> Task item:
Every entry below must be retyped exactly, and the pictures must be left out.

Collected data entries
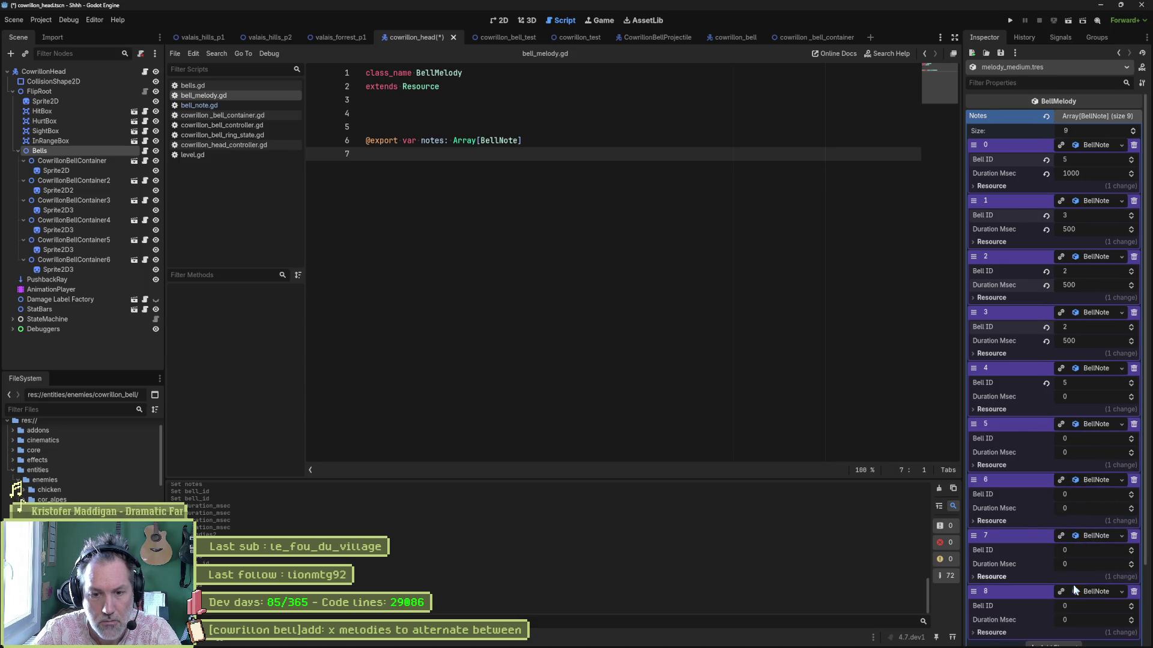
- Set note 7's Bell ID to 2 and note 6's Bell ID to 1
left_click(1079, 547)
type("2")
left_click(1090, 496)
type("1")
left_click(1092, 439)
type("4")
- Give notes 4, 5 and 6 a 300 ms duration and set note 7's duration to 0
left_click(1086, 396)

> Solution to the problem:
- Set note 7's Bell ID to 2 and note 6's Bell ID to 1
left_click(1079, 547)
type("2")
left_click(1090, 496)
type("1")
left_click(1092, 439)
type("4")
- Give notes 4, 5 and 6 a 300 ms duration and set note 7's duration to 0
left_click(1086, 396)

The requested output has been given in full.